What Happened Next?
When the whistle blows: Exclusive interviews with retired football legends
Chelsea and Southampton old boy Ken Monkou reveals to FourFourTwo in November 2008 what he did after retiring from football - open a pancake house, obviously...
Signed by Chelsea from Dutch club Feyenoord in 1989, Ken Monkou won the Blues' Player of the Year award nine months later. The hefty centre-half then enjoyed a seven-year stint at Southampton followed by a less-successful spell at Huddersfield, where he played his final league match in 2000.
"I don't think many people realise that I finished my career at Chelsea: I went back as a reserve under Claudio Ranieri in 2003. I was going to make my second debut at the age of 38 against Aston Villa, but I pulled my calf on the Friday and young Robert Huth made his debut instead. That would have been my last game.
Back in Holland my parents ran a bar-bistro and I always wanted to start something like that when I retired: a coffee house or a tearoom. So I went to the owner of the old pancake house I used to go to as a 16-year-old and asked if I could run around in the restaurant and get some experience. He said, 'Anytime, Ken, but you know this place is up for sale?' Eight months later I was the owner.
It's called the Old Town Pancake House, and is in a building dating back to 1682 in a really nice part of Delft, near Rotterdam. We've renovated quite a bit and been quite sympathetic to the history, so it took about eight months to get it up to what we thought was the right standard. That was two years ago and I've been running it for a year now.
I do two weeks in the kitchen and two weeks off, so I brought my mum out of retirement to rule the roost.
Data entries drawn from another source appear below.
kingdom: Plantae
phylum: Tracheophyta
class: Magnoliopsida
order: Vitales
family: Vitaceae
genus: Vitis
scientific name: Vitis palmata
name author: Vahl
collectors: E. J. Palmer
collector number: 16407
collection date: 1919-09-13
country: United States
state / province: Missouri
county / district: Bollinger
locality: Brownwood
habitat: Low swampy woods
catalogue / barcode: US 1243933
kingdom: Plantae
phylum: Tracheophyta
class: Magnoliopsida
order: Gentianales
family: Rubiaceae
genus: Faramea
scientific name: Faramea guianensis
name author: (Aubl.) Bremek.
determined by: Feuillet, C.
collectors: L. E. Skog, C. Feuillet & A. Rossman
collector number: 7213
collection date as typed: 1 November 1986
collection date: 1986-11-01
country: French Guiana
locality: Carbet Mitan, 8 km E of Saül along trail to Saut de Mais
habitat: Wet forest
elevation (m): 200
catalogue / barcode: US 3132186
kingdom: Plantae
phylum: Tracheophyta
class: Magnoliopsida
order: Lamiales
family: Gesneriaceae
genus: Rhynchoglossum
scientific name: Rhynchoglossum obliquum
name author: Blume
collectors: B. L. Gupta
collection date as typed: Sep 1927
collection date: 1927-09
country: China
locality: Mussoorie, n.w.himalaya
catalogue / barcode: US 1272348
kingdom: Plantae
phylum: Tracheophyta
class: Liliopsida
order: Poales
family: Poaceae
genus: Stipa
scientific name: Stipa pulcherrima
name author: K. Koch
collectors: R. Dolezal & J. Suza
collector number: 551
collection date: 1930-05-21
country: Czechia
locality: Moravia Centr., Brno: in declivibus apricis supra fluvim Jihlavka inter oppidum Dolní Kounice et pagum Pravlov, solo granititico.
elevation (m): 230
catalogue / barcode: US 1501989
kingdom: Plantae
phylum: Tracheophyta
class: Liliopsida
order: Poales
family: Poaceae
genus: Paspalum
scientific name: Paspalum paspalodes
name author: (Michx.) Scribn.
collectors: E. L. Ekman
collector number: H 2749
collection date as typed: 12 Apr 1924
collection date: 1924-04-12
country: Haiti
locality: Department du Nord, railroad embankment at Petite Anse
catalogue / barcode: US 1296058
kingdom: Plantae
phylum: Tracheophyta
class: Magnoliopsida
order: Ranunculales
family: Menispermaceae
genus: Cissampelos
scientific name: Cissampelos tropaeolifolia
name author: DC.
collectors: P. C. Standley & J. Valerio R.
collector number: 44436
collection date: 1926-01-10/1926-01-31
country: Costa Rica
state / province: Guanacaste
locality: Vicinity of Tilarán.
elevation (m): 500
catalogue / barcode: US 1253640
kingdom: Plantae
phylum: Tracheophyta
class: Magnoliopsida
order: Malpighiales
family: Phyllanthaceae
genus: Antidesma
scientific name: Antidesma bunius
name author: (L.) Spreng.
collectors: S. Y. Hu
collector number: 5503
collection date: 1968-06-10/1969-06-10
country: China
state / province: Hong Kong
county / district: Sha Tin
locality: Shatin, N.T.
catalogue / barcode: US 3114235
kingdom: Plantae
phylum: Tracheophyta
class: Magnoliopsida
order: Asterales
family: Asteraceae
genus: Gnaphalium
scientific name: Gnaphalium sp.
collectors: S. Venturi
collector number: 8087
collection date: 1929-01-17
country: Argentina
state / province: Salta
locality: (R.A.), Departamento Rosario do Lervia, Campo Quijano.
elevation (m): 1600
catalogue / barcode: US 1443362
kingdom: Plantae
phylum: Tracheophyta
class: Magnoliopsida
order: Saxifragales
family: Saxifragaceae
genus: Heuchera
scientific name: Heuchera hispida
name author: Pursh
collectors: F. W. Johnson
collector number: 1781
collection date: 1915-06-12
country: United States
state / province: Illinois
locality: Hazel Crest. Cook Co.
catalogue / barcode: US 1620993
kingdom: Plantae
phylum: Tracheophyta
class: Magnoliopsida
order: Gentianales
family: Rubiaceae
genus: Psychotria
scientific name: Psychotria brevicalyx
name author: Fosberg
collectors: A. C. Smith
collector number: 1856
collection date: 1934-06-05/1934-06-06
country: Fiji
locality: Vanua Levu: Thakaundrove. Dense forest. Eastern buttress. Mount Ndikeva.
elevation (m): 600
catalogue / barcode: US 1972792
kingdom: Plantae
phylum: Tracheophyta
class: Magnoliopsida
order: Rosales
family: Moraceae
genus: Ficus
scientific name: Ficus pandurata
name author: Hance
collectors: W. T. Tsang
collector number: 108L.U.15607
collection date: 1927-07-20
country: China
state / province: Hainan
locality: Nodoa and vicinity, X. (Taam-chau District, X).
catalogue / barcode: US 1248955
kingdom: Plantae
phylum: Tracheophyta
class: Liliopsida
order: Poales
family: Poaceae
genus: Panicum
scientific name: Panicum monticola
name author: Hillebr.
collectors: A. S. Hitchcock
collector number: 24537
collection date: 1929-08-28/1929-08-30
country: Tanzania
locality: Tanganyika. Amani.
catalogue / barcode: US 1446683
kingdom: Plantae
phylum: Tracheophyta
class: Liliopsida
My sister works in there as well so it's a family business, and they look after the place when I'm away.
It's quite a difference, from playing to standing behind the stove flipping the pancakes. It's good, though, and for me it's sport. Once you're busy it gets you going, as there's only two of you in the kitchen and you're trying to make 150 pancakes a day. I don't reckon any of the present players would do it!
Delft is an old pottery town, so we get a lot of English people coming on day trips. It's quite funny seeing their faces when they walk in and go, 'I know him from somewhere.' We've had a couple of Chelsea fans over because someone took a picture of me there and they got hold of it, so I'm sure my old team-mates will start coming over to get free pancakes too. It's all good fun and I love working here because I'm a real people person.
Pancakes are very traditional in Holland, and we do loads of different ones, with 99 different fillings. I think my favourite is banana and raisin – that's very nice – but I don't get tempted too often. Once you've been in the kitchen all day, for about 10 hours, the smell, the taste, the look of them... No! No! No!
We don't really have any plans to expand – it's just a little family business that fell into my path. I guess you could say I've got enough on my plate!"
On his days off from flipping pancakes, Monkou moulds the next generation of mercurial Dutch footballers
“Feyenoord was where I started in 1985, and there were people like Rep, Van Hanegem – all the ’74 and ‘78 World Cup boys. It was intimidating for a 20-year-old and I didn’t open my mouth until I settled in the team. That’s where I was taught to be opinionated – I learnt from the masters.
I always wanted to give something back to football, and in 2004 I started a sports management company; we look after young Dutch players who want to play in the Premier League. There were six guys, although two got injured and three couldn’t cope, so we’ll see. They were assessed quite well and they have talent, but of course talent is not enough. So they’ve gone back to Holland but two of them are coming back this season to hopefully sign with English clubs.”